[Extracted page text data]
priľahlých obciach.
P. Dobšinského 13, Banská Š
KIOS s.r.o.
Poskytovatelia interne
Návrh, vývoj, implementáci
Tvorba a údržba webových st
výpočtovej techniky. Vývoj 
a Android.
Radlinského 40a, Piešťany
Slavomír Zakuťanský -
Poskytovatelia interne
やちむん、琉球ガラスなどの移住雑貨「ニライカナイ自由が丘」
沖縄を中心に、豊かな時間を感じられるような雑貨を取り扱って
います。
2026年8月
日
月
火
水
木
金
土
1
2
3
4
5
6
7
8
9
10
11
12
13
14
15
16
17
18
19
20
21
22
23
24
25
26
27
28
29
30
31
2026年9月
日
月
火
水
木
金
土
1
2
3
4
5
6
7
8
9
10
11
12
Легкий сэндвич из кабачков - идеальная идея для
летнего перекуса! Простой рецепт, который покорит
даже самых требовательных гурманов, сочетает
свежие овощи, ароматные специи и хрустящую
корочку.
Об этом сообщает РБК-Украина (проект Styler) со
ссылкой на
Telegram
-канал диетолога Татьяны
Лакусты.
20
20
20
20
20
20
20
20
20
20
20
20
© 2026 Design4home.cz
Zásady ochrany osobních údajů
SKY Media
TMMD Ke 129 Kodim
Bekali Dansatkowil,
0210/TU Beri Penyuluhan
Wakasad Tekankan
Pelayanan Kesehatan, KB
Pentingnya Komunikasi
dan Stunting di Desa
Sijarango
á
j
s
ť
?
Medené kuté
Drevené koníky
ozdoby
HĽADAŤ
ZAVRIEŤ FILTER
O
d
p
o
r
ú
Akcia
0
* * *
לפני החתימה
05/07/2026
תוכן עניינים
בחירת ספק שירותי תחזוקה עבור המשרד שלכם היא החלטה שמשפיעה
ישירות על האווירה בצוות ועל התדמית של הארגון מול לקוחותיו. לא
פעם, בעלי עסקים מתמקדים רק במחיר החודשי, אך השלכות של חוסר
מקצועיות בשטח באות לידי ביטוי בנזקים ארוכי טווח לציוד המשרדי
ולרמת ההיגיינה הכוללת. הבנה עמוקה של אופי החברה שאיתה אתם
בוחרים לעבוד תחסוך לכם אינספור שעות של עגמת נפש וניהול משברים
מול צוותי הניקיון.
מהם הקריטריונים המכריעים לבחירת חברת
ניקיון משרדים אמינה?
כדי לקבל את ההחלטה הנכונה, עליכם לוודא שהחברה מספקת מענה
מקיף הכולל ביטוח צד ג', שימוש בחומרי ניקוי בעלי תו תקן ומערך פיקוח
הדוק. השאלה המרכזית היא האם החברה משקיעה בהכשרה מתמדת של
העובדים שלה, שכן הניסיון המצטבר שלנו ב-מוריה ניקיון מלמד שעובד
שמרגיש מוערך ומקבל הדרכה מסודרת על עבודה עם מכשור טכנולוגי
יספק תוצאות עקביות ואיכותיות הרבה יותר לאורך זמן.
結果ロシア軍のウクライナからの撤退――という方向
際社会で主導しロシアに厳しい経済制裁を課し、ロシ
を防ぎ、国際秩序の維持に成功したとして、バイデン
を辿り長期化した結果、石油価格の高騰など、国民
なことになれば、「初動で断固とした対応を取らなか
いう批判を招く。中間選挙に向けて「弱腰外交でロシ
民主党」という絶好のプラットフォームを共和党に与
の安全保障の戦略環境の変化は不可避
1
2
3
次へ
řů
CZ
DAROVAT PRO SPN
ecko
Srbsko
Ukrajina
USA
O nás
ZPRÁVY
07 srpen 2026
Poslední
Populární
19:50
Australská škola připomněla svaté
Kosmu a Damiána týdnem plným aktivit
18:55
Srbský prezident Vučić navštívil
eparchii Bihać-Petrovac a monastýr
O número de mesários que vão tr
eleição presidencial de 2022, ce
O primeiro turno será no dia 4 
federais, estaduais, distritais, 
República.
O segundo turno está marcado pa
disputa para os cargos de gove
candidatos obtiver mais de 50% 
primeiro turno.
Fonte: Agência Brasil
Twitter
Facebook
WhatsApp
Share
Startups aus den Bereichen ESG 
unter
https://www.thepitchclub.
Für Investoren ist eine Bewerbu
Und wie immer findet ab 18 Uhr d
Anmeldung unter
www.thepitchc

**ASSIGNMENT**:
In the data above, start at the line that has "O número de mesários que vão tr", stop after the line that has "Für Investoren ist eine Bewerbu", and print every line in between exactly as it stands.

**WRITTEN RESPONSE**:
O número de mesários que vão tr
eleição presidencial de 2022, ce
O primeiro turno será no dia 4 
federais, estaduais, distritais, 
República.
O segundo turno está marcado pa
disputa para os cargos de gove
candidatos obtiver mais de 50% 
primeiro turno.
Fonte: Agência Brasil
Twitter
Facebook
WhatsApp
Share
Startups aus den Bereichen ESG 
unter
https://www.thepitchclub.
Für Investoren ist eine Bewerbu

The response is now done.